Equality saturation suggests an alternative strategy that does not require a strongly normalizing rewriting system. The type checker applies the rewriting rules of the type theory to the subexpressions of the input program and enumerates equivalence classes of expressions, either to a fixed point or up to a fixed iteration depth. When the type checker requires two expressions to be equal, it consults the resulting e-graph. The check succeeds if the two expressions belong to the same equivalence class, and otherwise it fails.

Readers will rightly object that the verdict of such a type checker depends on the chosen iteration depth. This is awkward. However, an analogous situation already exists for proof assistants based on intensional type theory. Verifying a proof there can in principle require enormous numbers of reduction steps, since reduction in dependent type theory is non-elementary in the worst case. Any agent who wishes to verify an untrusted proof must therefore agree on a budget for the verification effort. Without such a budget, there is no way to distinguish a proof that fails verification from a proof that simply has not finished verifying within the available time. Equality saturation makes this budget explicit.

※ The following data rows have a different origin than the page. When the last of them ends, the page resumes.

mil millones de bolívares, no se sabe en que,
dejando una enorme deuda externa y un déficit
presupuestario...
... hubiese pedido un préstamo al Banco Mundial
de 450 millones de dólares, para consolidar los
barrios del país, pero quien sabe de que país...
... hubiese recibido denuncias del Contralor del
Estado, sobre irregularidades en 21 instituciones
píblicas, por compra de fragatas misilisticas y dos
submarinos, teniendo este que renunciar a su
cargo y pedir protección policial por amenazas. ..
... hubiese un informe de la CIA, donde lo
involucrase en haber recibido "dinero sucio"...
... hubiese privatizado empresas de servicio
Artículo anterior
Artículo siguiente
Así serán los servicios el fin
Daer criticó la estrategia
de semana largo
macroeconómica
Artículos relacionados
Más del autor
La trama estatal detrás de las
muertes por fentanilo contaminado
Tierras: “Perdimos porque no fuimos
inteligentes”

To be clear, my claim is not that equality saturation is necessarily superior to strong normalization for deciding equality, but rather that it represents a different and underexplored point in the design space, and that this design space deserves more attention from type theorists than it currently receives. In particular, the two approaches could potentially be combined: normalization is a natural fit for evaluation-like, directed rewrite rules and avoids the space overhead of reifying every intermediate term into an e-graph, while equality saturation is the natural fit for undirected equalities that have no obvious orientation as rewrite rules.

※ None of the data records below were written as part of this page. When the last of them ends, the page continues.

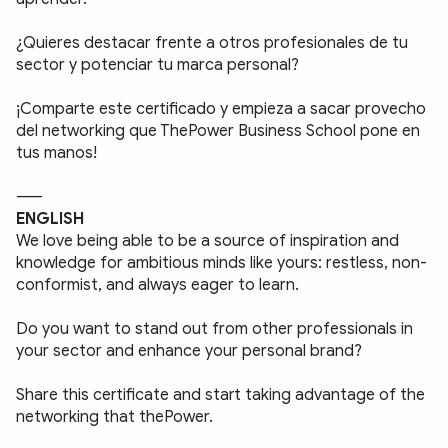
¿Quieres destacar frente a otros profesionales de tu 
sector y potenciar tu marca personal?
¡Comparte este certificado y empieza a sacar provecho 
del networking que ThePower Business School pone en 
tus manos!
-----
ENGLISH
We love being able to be a source of inspiration and 
knowledge for ambitious minds like yours: restless, non-
conformist, and always eager to learn.
Do you want to stand out from other professionals in 
your sector and enhance your personal brand?
Share this certificate and start taking advantage of the 
networking that thePower.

Existing type checkers based on Datalog

Type theorists familiar with the implementation of existing proof assistants will have noticed that the picture above is somewhat idealized. No major proof assistant is currently implemented in Datalog. Several efforts move in this direction, however.

Within Rust, the most closely related effort is Polonius, an experimental implementation of the borrow checker. A separate Rust effort in the broader family of logic-programming-based type system implementations is the Chalk project, which experimented with a Prolog-style engine for Rust’s trait system.

Closer to a fully Datalog-implemented type checker, though intended as just an educational example, is my series on Hindley-Milner type checking with Eqlog, which expresses most of the type checker as an Eqlog program. The Eqlog compiler itself has its type checker written in Eqlog, although I am working on reverting this, since compiling the generated Rust code is slow enough to make iteration painful.

Several fundamental issues currently stand in the way of using Datalog as the basis for a production type checker. The one I am currently looking into is that Datalog has no way to express copy-on-write sharing of related data, which leads to extreme data duplication. A motivating case is variable scopes that extend each other: without sharing, each new variable binding forces a deep copy of the entire scope table. I sketch the problem and a proposed solution based on morphisms between Datalog model instances in the last section of a separate blog post on dependent Datalog, and in an extended abstract for TYPES 2026.

Until problems of this kind are addressed, I would not recommend Datalog as the basis for a serious type checker, although it may already be possible to isolate parts of an existing type checker that can profitably be moved to a Datalog engine. But this is itself a reason to care about Datalog, since the improvements needed to make Datalog practical for type checking are themselves largely problems in programming language design and implementation.